Les clarifications du ministère de la Santé

Service sanitaire obligatoire


Depuis qu’il est aux commandes du ministère de la Santé où, de l’avis de tous, il a déjà déjà laissé une trace indélébile, le professeur El Houssein Louardi ne cesse de faire l’objet de campagnes politiciennes de dénigrement, qui frisent parfois l’abject, de la part de certains médias et milieux d’intérêts étroits voulant à n’importe quel prix saper le processus des réformes qu’il mène résolument.

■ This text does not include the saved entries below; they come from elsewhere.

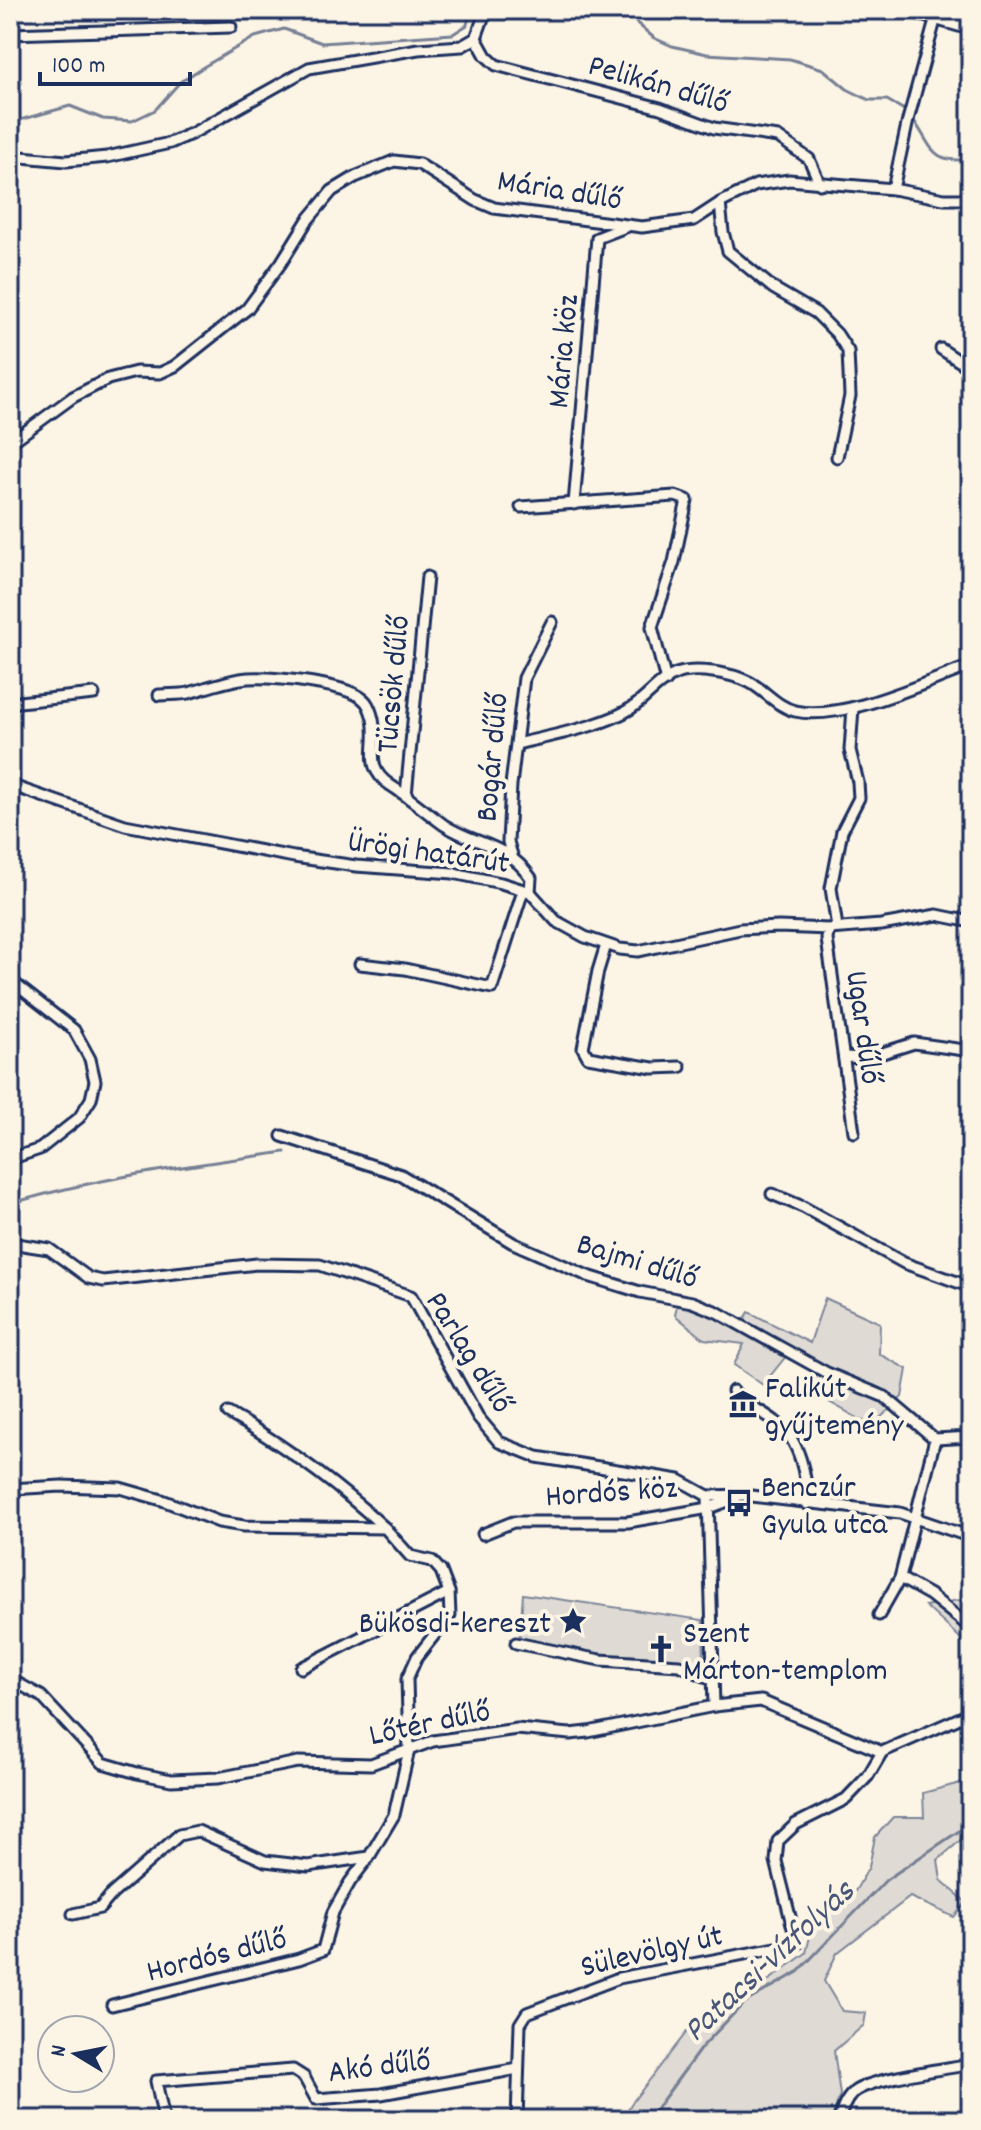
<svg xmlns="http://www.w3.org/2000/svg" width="981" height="2130" font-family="Dekko,sans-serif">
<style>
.green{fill:#dfdbd4;stroke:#7d8599;stroke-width:2}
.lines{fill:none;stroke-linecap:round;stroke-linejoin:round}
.stream{stroke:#767f94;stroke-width:3}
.street-casing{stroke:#1b2f5e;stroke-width:15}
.secondary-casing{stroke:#1b2f5e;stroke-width:20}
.street{stroke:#fcf5e5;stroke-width:9}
.secondary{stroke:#fcf5e5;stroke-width:14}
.labels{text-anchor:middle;stroke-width:8;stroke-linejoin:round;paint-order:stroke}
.street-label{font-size:32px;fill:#1b2f5e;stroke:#fcf5e5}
.poi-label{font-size:32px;fill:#1b2f5e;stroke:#fcf5e5;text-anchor:start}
.water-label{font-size:34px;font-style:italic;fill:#485779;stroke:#fcf5e5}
</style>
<rect width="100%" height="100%" fill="#fcf5e5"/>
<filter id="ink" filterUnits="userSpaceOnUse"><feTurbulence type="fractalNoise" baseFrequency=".0125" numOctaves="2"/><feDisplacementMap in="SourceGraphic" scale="16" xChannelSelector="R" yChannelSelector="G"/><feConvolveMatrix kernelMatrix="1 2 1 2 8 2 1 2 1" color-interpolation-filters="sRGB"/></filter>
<g filter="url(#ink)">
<g class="green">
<polygon points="825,1298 880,1323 879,1354 907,1369 902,1397 872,1426 808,1390 817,1372 787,1355 763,1385 734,1365 744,1344 704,1339 675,1315 677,1305 744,1320 749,1312 810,1343"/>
<polygon points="523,1594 703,1620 704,1665 645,1666 519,1644"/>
<polygon points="959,1600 971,1609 971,1636 960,1638 925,1606"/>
<polygon points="964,1782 971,1796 971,1831 938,1860 941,1880 966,1902 954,1917 910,1897 837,1953 824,1981 842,2011 866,2013 864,2025 834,2051 840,2095 831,2120 622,2120 631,2104 696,2020 726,2012 806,1953 815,1916 846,1907 869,1867 875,1837 893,1817 924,1817 923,1793"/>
</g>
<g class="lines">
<g class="stream">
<polyline points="622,10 654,38 672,46 707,54 790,59 823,69 847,89 869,100 887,100 906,111"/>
<path d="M911 117C932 143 928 165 971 159"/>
<polyline points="10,120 20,120 70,106 103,119 132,121 155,110 180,82 205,66 255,37 284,29 322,43 453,34 467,25 470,10"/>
<path d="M10 1204C99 1177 193 1165 285 1152"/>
<polyline points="648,2120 701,2048 744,2003 798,1972 886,1880 971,1823"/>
</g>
<defs>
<g id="street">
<polyline points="10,34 231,27"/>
<polyline points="476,38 486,56 496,65 660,108 714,128 778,137 809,159 820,184"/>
<polyline points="10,156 66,161 107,157 170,143 193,133 309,68 418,49 462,46 476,38 486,10"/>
<polyline points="893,189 908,120 936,17"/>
<polyline points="720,203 723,232 728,251 773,288 816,313 837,334 848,351 850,396 837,457"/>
<polyline points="941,349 971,369"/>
<polyline points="10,443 73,397 108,379 136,372 160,373 175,366 247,309 281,263 307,221 332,191 355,177 394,161 419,164 475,200 494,208 642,227 694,220 720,203 756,185 789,180 893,189 944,199 971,199"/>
<polyline points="574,504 597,238 628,226"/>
<polyline points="521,507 675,496 687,500 674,562 652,627 666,681"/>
<path d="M159 695C168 694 180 695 189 693 209 687 227 680 248 678 272 677 351 683 366 702 369 706 372 715 373 719 379 747 362 766 390 785 409 797 426 812 444 825 477 846 507 843 531 878L530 892"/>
<polyline points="10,703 94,694"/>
<path d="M517 744C549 736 606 726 633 707 648 697 660 680 676 674 695 667 731 673 749 682 765 690 777 707 795 711 843 722 924 682 971 666"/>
<polyline points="10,785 125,825 294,857 356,866 453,873 501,883 530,892 556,921 585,937 620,949 638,951 740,929 779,927 829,929 881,925 937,915 971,922"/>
<polyline points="406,795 427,577"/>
<polyline points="512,855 508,842 511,785 524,678 552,622"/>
<polyline points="837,927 831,888 842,831 859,798 858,782 850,750 853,708"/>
<polyline points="829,929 827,939 854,1132"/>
<polyline points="606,945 598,971 583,1048 588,1057 653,1068 680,1067"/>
<polyline points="360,964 405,969 492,988 523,891"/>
<polyline points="10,980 74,1030 90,1059 95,1081 91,1099 79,1118 40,1149 10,1159"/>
<polyline points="844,1057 867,1058 914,1043 971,1051"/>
<polyline points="282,1136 401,1175 513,1243 588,1276 640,1292 692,1302 717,1312 827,1373 885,1397 935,1439 971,1437"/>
<polyline points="772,1194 803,1207 904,1263 971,1287"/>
<polyline points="10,1243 49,1249 89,1278 103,1281 257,1264 320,1265 411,1296 478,1417 499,1442 537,1457 679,1480 708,1496 714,1706"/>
<path d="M733 1391 738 1398C750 1406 765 1413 776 1422 800 1439 807 1477 807 1504"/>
<path d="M228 1413C284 1445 337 1484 385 1528"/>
<polyline points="10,1489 61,1486 120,1488 162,1500 219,1522 244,1526 385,1528 410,1556 432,1561 441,1571 449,1592 450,1615 417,1657 407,1679 409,1750 394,1815 369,1857 350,1882 333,1912 323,1950 299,1959 112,2005"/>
<polyline points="708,1496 743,1495 900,1513 971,1537"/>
<polyline points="483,1534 513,1522 628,1522 709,1508 736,1498"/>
<polyline points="900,1578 930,1595 971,1628"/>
<polyline points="879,1615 900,1578 935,1439"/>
<polyline points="516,1643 600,1660 679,1665 712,1679"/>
<polyline points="301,1668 449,1592"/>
<polyline points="10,1679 41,1696 103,1763 137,1773 171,1780 218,1778 298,1762 371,1764 433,1741 517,1729 570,1734 588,1732 714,1706 761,1701 882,1752"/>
<polyline points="882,1752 971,1713"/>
<polyline points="969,1846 971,1846"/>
<polyline points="73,1914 100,1908 112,1894 179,1835 198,1831 265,1861 308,1866 369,1857"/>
<polyline points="164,2120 156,2081 293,2070 304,2077 316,2099 381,2094 518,2069"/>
<polyline points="517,2120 520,2024 527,2013 619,1978 797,1944 776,1861 778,1841 796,1824 846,1799 868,1776 882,1752"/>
<path d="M839 2120C842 2110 845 2100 854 2092 871 2078 946 2069 971 2064"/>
</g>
<polyline id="secondary" points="912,10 971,27"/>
</defs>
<use href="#street" class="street-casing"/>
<use href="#secondary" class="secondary-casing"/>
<use href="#street" class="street"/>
<use href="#secondary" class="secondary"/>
</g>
</g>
<defs>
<symbol id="museum-bare" viewBox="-9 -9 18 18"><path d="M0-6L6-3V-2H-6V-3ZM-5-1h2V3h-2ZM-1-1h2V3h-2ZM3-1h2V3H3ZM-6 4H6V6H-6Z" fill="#1b2f5e" stroke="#fcf5e5" stroke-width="2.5" paint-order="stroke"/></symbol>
<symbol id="bus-bare" viewBox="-9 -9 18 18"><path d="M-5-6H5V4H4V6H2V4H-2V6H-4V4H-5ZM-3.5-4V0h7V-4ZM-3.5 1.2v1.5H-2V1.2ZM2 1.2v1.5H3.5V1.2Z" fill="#1b2f5e" stroke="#fcf5e5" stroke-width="2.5" paint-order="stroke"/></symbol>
<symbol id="sight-bare" viewBox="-9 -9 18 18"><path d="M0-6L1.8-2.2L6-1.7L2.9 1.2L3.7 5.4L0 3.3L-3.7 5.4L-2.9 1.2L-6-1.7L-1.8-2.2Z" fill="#1b2f5e" stroke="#fcf5e5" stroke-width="2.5" paint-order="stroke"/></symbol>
<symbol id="church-bare" viewBox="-9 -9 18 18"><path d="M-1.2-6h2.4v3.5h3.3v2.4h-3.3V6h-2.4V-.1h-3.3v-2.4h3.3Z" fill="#1b2f5e" stroke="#fcf5e5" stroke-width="2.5" paint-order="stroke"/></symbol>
</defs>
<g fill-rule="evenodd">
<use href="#museum-bare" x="723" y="1384" width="40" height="40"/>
<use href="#bus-bare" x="719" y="1483" width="40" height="40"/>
<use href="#sight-bare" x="553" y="1601" width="40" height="40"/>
<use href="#church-bare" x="641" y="1629" width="40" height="40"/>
</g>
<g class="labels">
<g class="street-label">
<text transform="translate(659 82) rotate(16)" y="11">Pelikán dűlő</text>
<text transform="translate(560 188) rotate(9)" y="11">Mária dűlő</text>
<text transform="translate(561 351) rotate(-85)" y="11">Mária köz</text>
<text transform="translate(391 684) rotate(-85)" y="11">Tücsök dűlő</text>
<text transform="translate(490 757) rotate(-85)" y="11">Bogár dűlő</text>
<text transform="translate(429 850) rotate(8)" y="11">Ürögi határút</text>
<text transform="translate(866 1027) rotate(82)" y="11">Ugar dűlő</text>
<text transform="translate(638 1259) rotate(17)" y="11">Bajmi dűlő</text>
<text transform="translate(471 1351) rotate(58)" y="11">Parlag dűlő</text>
<text transform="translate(611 1490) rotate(-4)" y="11">Hordós köz</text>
<text transform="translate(429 1721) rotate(-12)" y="11">Lőtér dűlő</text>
<text transform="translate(651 1949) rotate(-13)" y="11">Sülevölgy út</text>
<text transform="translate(216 1953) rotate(-14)" y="11">Hordós dűlő</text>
<text transform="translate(379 2064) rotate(-7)" y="11">Akó dűlő</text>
</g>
<g class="poi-label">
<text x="765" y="1397">Falikút<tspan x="765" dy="37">gyűjtemény</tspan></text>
<text x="761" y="1496">Benczúr<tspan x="761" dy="37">Gyula utca</tspan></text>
<text x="551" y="1632" text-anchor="end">Bükösdi-kereszt</text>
<text x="683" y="1642">Szent<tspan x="683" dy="37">Márton-templom</tspan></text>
</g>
<g class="water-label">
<text transform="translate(767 1959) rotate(-43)" y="12">Patacsi-vízfolyás</text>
</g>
</g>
<rect width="981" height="2130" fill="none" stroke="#fcf5e5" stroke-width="40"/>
<rect x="20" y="20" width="941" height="2090" fill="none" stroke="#1b2f5e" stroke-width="3" filter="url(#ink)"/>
<g transform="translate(76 2054) rotate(280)"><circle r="38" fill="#fcf5e5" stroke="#a2a6af" stroke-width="2"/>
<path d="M0-6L14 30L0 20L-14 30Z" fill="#1b2f5e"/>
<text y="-12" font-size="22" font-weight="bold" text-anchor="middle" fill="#1b2f5e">N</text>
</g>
<path d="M40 72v12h150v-12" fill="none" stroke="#1b2f5e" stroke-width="4"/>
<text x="52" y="72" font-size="24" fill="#1b2f5e" stroke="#fcf5e5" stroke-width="6" paint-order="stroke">100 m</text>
</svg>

Pour le département de la santé, les dernières «allégations émanant de certains médias et médecins concernant le projet de loi relatif au service sanitaire obligatoire sont un tissu de mensonges», comme on peut lire dans une note de clarification qu’il vient de rendre publique. En termes plus clairs et contrairement a ce qui a  circulé dans quelques supports médiatiques,  le dit projet de loi est encore en cours de discussion et ce dans le cadre d’une commission tripartite, composée des représentants du ministère des Finances, de la Fonction public et le Secrétariat général du gouvernement, et ce après l’accord du Chef de l’exécutif, affirme la même source. Ceci étant dit, le projet de loi ne verra pas le jour au mois de septembre prochain, comme prophétisé par certaines rumeurs visant à induire en erreur l’opinion publique.  Qui plus est,  le ministère de la Santé s’est engagé à ce que la mouture de ce projet de loi sera «soumise à un large débat avec les partenaires sociaux, les professionnels, les étudiants et médecins internes afin de l’enrichir dans le cadre d’un débat démocratique, constructif et responsable, loin des surenchères politiciennes», précise la même source. Dans la même note de clarification, le département d’El Houssein Louardi a également démenti de façon catégorique les rumeurs infondées selon lesquelles le salaire des médecins qui travaillent dans les zones lointaines et rurales dans le cadre du service sanitaire obligatoire s’élèvera à 2000 DH.

Un salaire complet

Inutile de rappeler que le ministère de la Santé, dans le cadre des négociations tripartites,  est profondément conscient du sacrifice et du rôle vital joué par les médecins et infirmiers, et ne peut, à ce titre, qu’être le premier défenseur de leurs droits les plus élémentaires, dont celui d’avoir une juste rétribution. En termes plus clairs, et afin de lever tout amalgame, les  catégories des médecins généralistes et spécialistes recevront l’intégralité de leurs salaires, conformément à la loi en vigueur. Les deux années obligatoires seront prises en compte dans le calcul de l’ancienneté, que ce soit pour prétendre à une promotion ou en termes de comptabilisations au moment du départ à la retraite. Surtout que la mise en place de ce chantier du service sanitaire obligatoire va nécessiter une enveloppe budgétaire estimée à plus d’un  milliard de DH, souligne le document. Qui plus est, les personnes concernées par le service sanitaire obligatoire bénéficieront des assurances maladie et des risques professionnels. Et ce n’est pas tout. Les médecins, dentistes et pharmaciens soumis au régime du service sanitaire obligatoire auront également droit à déposer leurs candidatures pour passer les concours de résidanat organisés par le ministère de la Santé et le ministère de l’Enseignement supérieur.  Il n’en demeure pas mois que ce projet de loi ambitionne de renforcer et doter les centres de soins des ressources humaines nécessaires, des infrastructures requises en vue de réduire les disparités entre les régions. En plus, il permettra aux médecins et infirmiers d’acquérir des compétences pratiques, augmenter les postes consacrés au résidanat et pourvoir les postes vacants. Pour le ministère de la Santé, «la porte du dialogue sera toujours ouverte à toutes les catégories concernées afin d’écouter leurs remarques et leurs propositions, car, en fin de compte, les intérêts suprêmes de la nation et des citoyens doivent primer sur toute autre considération».

Notons par ailleurs, que la stratégie du développement du département de la Santé repose sur trois axes majeurs. Primo, augmenter les postes d’emplois, en créant environ  8715 postes d’emploi, stratégie mise en œuvre depuis 2013. Secundo,  la mise à niveau des infrastructures sanitaires et l’amélioration des conditions du travail des professionnels. Pour ce faire, le gouvernement a réservé une enveloppe de 945  millions de dirhams pour l’achat de nouveaux matériels médicaux et, au final, une réparation équitable des ressources humaines pour couvrir toutes  les régions du royaume. Justice sociale oblige.